Le Marxiste-Léniniste

Numéro 21 - 3 mars 2012

Journée internationale de la femme 2012

Le rôle crucial des femmes dans
la création d'une situation nouvelle

Le rôle crucial des femmes dans la création d'une situation nouvelle
Une semaine d’activités dans toutes les régions du Québec
Les femmes des communautés rurales, éloignées et du Nord: elles luttent pour une nouvelle direction à donner à l'économie - Dagmar Sullivan
Retour sur les écarts de salaires - Christine Nugent

À titre d'information
Historique de la journée internationale de la femme


Journée internationale de la femme 2012

Le rôle crucial des femmes dans
la création d'une situation nouvelle

À l'occasion de la Journée internationale de la femme 2012, nous voyons les femmes aux premiers rangs de toutes les batailles qui se mènent au pays pour défendre le droit public contre le droit de monopole, pour défendre les programmes sociaux et représenter le meilleur de ce que les travailleurs et travailleuses ont engendré au Canada. De même, partout dans le monde les femmes sont aux premiers rangs de la lutte pour se frayer une voie vers l'avant, pour elles, leurs familles et leur peuple. Le rôle qu'elles jouent sur le plan des droits politiques, économiques, culturels et sociaux et contre la guerre impérialiste est crucial pour changer la situation.

Le rôle de premier plan des femmes dans toutes les luttes qui se mènent aujourd'hui s'inscrit dans la ligne de marche ininterrompue de la participation consciente des femmes à toutes les grandes batailles depuis la première Journée internationale de la femme en 1911. En célébrant aujourd'hui la Journée internationale de la femme 2012, elles affirment l'essence de cet événement, qui est une journée de célébration de l'organisation et de la résistance des femmes en tant que contingent dans la lutte pour une société humanisée dans laquelle les droits de tous seront reconnus.

L'opposition des femmes à l'offensive néolibérale antisociale partout au Canada est partie intégrante du mouvement de la classe ouvrière pour développer sa politique indépendante comme seule façon de résoudre la crise en faveur du progrès de la société plutôt que de la minorité riche qui domine les affaires économiques et politiques. En tant que productrices de la richesse dont la société dépend et en tant que procréatrices et éducatrices de la prochaine génération, les femmes font leur réclamation à la richesse qu'elles produisent et demandent qu'elle serve à financer les programmes sociaux nécessaires pour garantir les droits de tous. Cela comprend le droit à la santé, des soins et la sécurité pour les aînés, les garderies, l'éducation et les loisirs pour les enfants et la jeunesse, et tout ce dont ont besoin les êtres humains pour s'épanouir.

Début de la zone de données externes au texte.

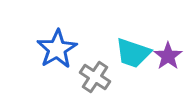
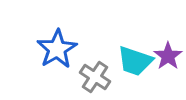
cyan trapezoid: moved 2 px right, 8 px down
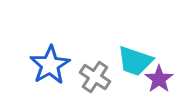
blue star: moved 7 px left, 16 px down
purple star: moved 9 px left, 23 px down
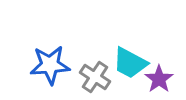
cyan trapezoid: moved 5 px left, 2 px down; rotated 9 degrees clockwise
blue star: rotated 27 degrees clockwise
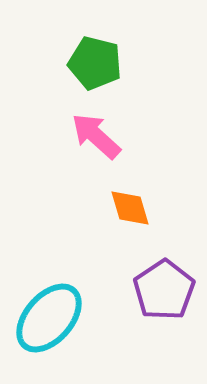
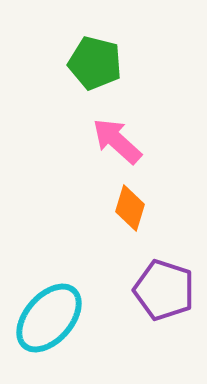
pink arrow: moved 21 px right, 5 px down
orange diamond: rotated 33 degrees clockwise
purple pentagon: rotated 20 degrees counterclockwise
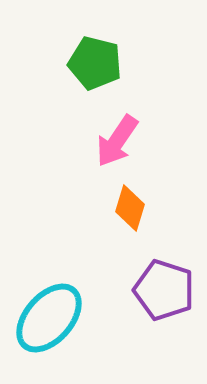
pink arrow: rotated 98 degrees counterclockwise
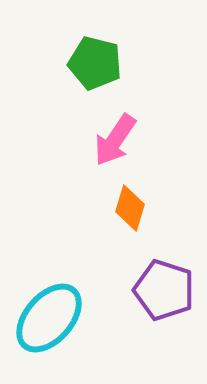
pink arrow: moved 2 px left, 1 px up
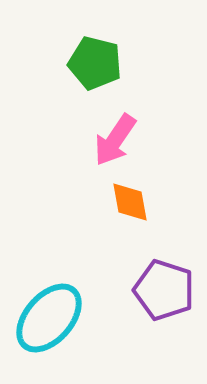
orange diamond: moved 6 px up; rotated 27 degrees counterclockwise
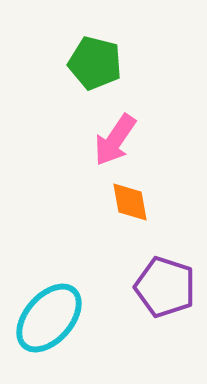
purple pentagon: moved 1 px right, 3 px up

L'année écoulée depuis le centenaire de la Journée internationale la femme a été témoin d'une nouvelle effervescence dans la résistance des travailleurs et du peuple au programme de destruction de l'économie et des institutions nationales du gouvernement Harper et à l'imposition du diktat des monopoles. Dans toutes ces batailles, les femmes ne cèdent pas leur place, qu'il s'agisse de la résistance des travailleurs et travailleuses des postes et d'Air Canada à la criminalisation de leur droit de défendre collectivement leurs salaires et conditions de travail, de la lutte des travailleurs du secteur manufacturier contre les demandes de concessions des monopoles et la destruction du secteur, de la vigoureuse opposition des agriculteurs à la destruction de la commission publique de mise en marché du blé ou des travailleurs du secteur public à la défense de leurs droits et des programmes sociaux dont ils ont la responsabilité, y compris les services municipaux, la santé et l'éducation.

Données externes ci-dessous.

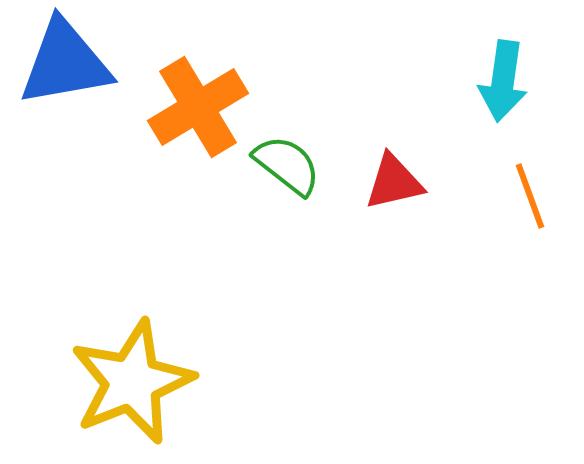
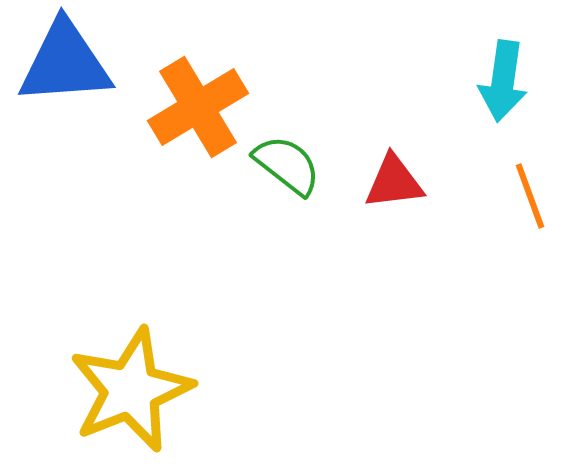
blue triangle: rotated 6 degrees clockwise
red triangle: rotated 6 degrees clockwise
yellow star: moved 1 px left, 8 px down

Par leur participation consciente à la contestation du droit de monopole et de la dictature Harper, les femmes voient ce qui est nécessaire pour changer la situation en faveur du peuple. C'est le défi posé pour l'année qui vient : que les femmes fassent porter tout le poids de leur force numérique, de leur détermination et conscience sociale dans la bataille de classe pour réellement contester le diktat des monopoles et des gouvernements à leur service. C'est seulement lorsque confrontés à une Opposition ouvrière consciente, organisée et déterminée que la dictature Harper et les autres niveaux de gouvernement peuvent être tenus responsables et forcés de reconnaître nos droits.

Le gouvernement Harper et son ministère de la condition féminine interviennent aussi à l'occasion de la Journée internationale de la femme, mais du côté du droit de monopole, en recyclant encore une fois le thème « Force de femmes, force du Canada », s'en prenant cette fois-ci aux « femmes dans les collectivités rurales, éloignées et nordiques » qu'il voit comme « la clé de la prospérité économique », c'est-à-dire essayer d'en faire des alliées dans le pillage des ressources de ces régions dans l'intérêt des monopoles et leur concurrence sur les marchés mondiaux. Loin de là, la force des femmes de toutes les communautés forestières, minières et nordiques est qu'elles sont partie du mouvement pour exiger que les richesses naturelles soient développées de manière à profiter aux régions et à la société. De même, les femmes de toutes les nations autochtones et inuites veulent avoir voix au chapitre sur ce qu'il advient de leurs territoires. Le discours du gouvernement Harper sur les « collectivités rurales, éloignées et nordiques » montre à quel point il essaie désespérément de bloquer les collectifs des femmes et tous ceux et celles qui luttent pour une société qui convienne à l'existence humaine, pour un programme pro-social et pour que le Canada soit une force contre la guerre et l'agression dans le monde.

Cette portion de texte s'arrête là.